In the data that follows, how many lines include the string "Corsu"? Answer with the number alone.

━━━━

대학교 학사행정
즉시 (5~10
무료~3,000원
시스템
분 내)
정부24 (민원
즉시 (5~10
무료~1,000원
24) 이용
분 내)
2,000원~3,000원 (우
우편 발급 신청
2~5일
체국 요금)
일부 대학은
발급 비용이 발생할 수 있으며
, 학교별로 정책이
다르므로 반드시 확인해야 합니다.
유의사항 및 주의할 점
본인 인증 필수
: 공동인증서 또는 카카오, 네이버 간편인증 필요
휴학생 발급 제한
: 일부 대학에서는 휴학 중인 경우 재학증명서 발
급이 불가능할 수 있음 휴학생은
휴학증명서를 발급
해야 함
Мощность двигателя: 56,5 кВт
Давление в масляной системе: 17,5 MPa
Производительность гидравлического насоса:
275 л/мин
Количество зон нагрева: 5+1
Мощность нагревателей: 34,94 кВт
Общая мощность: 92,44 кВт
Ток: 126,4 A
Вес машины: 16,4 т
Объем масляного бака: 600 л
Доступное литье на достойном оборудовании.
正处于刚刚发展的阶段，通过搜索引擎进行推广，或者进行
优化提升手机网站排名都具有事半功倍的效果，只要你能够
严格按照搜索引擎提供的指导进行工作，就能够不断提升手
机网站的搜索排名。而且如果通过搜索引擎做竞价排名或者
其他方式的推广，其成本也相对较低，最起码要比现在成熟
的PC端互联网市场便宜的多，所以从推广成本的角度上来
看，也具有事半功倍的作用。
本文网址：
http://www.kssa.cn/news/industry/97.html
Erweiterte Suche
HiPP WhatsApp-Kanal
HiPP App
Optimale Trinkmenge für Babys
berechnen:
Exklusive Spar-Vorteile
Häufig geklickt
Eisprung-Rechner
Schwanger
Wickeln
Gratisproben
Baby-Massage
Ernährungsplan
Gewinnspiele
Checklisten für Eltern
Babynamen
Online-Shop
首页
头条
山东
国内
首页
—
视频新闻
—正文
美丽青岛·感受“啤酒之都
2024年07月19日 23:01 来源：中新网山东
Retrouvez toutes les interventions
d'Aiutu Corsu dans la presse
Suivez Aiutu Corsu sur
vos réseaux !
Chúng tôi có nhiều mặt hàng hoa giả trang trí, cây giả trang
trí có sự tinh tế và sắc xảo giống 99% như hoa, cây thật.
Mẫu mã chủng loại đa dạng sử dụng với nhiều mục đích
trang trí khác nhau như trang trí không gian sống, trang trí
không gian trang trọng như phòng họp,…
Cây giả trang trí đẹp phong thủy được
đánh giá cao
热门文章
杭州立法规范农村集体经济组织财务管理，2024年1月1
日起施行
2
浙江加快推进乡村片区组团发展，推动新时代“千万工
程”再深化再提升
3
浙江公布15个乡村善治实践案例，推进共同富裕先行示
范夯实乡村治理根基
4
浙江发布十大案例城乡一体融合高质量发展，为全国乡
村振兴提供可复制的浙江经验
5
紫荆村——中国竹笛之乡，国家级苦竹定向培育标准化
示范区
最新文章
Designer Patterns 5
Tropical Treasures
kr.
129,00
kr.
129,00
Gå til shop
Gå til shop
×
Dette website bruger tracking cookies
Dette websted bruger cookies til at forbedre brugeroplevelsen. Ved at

━━━━

> **Completed exercise**: 2